Winter Sunset over Blue Mound State Park

Winter Sunset over Blue Mound State Park, originally uploaded by jw_creations.

For the last 400 million years, most of Wisconsin has remained above sea level, and erosion has carved southwestern Wisconsin into its present much-branched, tree-like drainage pattern of rivers, hills, and valleys. Hundreds of miles of sandstone and limestone have been remove from southern Wisconsin by the streams during the 400 million year erosion cycle.

Southwestern Wisconsin has had nearly all its Niagara dolomite removed. It remains in this region only as tiny remnants atop Blue Mound, Platte Mound, Belmont Mound, and Sinsinawa Mound. If it were not for the hard Niagara dolomite capping, these mounds would have been cut down to the level of the surrounding lowlands. Blue Mound stands hundreds of feet above the surrounding countryside.

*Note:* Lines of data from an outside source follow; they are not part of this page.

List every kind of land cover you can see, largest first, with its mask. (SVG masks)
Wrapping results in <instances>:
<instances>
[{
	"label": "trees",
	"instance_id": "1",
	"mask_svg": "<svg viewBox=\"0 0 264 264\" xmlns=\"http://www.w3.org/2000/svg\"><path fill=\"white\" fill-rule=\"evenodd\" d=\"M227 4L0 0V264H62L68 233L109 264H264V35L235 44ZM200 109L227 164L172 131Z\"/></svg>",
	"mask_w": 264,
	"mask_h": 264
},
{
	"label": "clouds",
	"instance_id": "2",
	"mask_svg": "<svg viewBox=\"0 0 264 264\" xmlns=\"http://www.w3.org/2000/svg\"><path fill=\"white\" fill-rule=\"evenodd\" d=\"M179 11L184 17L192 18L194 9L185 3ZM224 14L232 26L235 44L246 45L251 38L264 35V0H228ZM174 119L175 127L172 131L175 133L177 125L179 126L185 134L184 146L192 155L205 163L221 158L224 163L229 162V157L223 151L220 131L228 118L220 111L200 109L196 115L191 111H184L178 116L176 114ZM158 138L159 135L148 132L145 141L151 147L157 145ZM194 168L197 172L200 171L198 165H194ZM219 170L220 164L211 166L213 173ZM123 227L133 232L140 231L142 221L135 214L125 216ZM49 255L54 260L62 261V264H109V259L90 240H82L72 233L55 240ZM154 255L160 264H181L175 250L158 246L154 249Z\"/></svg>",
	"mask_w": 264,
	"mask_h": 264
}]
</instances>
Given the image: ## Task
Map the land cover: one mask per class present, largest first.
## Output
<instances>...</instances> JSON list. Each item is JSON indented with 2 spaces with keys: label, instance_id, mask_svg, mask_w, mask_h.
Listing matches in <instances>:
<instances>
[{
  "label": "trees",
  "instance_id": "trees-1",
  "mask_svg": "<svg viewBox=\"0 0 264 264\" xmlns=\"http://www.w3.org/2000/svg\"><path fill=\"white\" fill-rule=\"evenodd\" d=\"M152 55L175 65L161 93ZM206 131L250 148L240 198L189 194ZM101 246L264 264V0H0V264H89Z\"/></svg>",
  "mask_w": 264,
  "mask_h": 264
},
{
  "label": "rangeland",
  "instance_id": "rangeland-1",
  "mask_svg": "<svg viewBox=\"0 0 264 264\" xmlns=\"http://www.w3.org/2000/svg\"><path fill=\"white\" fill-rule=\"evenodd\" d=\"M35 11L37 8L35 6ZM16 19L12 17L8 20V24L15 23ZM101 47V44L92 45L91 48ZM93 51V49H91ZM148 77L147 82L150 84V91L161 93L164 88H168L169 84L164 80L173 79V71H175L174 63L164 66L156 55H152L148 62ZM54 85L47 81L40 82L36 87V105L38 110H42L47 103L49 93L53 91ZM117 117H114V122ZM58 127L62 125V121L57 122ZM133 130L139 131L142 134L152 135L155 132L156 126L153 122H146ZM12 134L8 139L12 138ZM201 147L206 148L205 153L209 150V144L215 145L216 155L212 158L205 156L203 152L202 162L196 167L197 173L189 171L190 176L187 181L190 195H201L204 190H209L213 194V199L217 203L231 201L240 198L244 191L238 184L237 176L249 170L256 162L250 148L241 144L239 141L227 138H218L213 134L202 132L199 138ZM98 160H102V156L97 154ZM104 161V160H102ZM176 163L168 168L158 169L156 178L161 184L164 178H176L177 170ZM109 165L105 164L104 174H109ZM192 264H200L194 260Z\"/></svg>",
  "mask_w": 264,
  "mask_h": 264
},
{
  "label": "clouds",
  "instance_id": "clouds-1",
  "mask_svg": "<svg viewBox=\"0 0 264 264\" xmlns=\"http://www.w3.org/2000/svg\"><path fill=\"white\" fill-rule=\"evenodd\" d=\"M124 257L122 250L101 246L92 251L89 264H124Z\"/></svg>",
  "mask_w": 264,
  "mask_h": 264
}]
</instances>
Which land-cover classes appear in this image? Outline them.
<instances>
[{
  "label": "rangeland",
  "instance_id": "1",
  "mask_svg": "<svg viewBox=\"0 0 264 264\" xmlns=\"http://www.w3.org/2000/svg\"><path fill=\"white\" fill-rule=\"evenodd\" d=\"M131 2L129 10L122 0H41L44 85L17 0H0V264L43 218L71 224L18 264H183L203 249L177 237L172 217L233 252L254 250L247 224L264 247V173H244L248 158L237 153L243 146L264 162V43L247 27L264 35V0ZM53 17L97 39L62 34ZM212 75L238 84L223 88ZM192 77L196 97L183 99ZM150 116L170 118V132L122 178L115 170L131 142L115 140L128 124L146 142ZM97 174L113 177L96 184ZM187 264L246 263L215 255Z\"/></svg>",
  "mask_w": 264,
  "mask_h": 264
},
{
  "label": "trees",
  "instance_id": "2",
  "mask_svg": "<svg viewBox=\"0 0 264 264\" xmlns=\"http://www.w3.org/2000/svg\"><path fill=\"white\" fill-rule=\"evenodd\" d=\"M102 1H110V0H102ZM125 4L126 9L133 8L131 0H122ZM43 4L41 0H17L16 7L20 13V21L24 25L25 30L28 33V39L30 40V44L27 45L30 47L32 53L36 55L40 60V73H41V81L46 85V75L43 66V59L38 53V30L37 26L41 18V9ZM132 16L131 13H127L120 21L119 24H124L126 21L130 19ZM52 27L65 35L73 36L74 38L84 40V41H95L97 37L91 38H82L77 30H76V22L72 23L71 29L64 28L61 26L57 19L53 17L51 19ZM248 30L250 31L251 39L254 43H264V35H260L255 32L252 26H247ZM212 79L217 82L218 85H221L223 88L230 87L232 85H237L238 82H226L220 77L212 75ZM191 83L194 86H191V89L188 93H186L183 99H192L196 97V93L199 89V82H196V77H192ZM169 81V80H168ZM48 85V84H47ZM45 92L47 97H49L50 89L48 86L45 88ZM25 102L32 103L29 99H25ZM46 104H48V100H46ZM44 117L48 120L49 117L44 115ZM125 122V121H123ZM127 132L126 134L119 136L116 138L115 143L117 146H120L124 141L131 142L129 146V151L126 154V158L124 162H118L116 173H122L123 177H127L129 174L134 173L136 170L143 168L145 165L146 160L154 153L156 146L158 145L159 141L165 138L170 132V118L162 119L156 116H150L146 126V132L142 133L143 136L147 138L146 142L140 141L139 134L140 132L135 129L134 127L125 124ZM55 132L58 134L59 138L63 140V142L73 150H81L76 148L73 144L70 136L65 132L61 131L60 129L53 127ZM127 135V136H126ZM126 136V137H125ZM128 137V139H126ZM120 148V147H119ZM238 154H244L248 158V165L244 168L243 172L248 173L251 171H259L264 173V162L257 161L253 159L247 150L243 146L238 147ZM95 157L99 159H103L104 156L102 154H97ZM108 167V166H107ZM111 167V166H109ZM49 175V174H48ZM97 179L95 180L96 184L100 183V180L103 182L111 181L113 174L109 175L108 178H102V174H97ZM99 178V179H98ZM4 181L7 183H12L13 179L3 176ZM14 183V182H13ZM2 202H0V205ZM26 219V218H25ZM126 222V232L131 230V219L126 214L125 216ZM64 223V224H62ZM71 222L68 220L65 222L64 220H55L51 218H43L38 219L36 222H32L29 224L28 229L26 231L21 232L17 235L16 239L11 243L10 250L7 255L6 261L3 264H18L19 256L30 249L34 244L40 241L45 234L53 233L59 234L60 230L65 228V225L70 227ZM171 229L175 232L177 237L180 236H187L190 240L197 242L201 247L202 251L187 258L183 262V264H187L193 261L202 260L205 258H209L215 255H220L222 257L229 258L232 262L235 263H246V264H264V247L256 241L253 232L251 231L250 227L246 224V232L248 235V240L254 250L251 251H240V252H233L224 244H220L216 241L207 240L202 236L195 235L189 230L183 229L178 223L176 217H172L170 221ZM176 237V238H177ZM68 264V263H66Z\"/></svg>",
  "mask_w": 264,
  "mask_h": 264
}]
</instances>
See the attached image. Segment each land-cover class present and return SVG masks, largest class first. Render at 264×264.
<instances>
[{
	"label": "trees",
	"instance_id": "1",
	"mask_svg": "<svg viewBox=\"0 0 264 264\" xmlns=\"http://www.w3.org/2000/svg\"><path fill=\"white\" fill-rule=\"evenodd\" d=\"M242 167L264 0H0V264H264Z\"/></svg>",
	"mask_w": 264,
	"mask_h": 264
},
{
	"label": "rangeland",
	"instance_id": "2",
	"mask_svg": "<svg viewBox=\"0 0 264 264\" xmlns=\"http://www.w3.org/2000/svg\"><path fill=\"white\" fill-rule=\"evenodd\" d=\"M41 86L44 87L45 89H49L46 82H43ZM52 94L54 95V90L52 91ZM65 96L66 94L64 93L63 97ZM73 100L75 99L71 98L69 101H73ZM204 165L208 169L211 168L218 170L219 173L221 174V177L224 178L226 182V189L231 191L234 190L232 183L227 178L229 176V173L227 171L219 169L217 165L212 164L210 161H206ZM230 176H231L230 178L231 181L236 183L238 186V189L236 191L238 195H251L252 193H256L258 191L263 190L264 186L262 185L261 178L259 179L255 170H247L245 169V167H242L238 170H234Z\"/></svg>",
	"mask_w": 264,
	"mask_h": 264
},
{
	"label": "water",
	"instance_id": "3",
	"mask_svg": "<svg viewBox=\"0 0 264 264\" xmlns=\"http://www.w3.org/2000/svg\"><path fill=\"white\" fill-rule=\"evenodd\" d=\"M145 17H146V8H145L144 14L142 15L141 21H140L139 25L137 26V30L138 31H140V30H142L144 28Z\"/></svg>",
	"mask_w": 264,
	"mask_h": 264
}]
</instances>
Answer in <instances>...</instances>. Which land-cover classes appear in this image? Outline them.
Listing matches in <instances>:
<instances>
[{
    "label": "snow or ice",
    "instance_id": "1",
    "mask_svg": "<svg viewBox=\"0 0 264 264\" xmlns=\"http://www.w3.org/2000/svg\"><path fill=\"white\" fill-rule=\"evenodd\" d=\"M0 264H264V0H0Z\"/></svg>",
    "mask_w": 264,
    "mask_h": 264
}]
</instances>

Deep down under the Blue Mounds is granite bedrock, the "roots" of mountains that stood here more than 2 billion years ago. The mountains were eroded down to a rolling granite plain.

As Wisconsin warped up and down repeatedly, extensive inland oceans alternately flowed into and retreated from the area. In the process, sand and soft limy sediments were deposited on top of the granite. The first sea covered the area more than 1 billion years ago, and the last (the Silurian Sea) about 400 million years ago.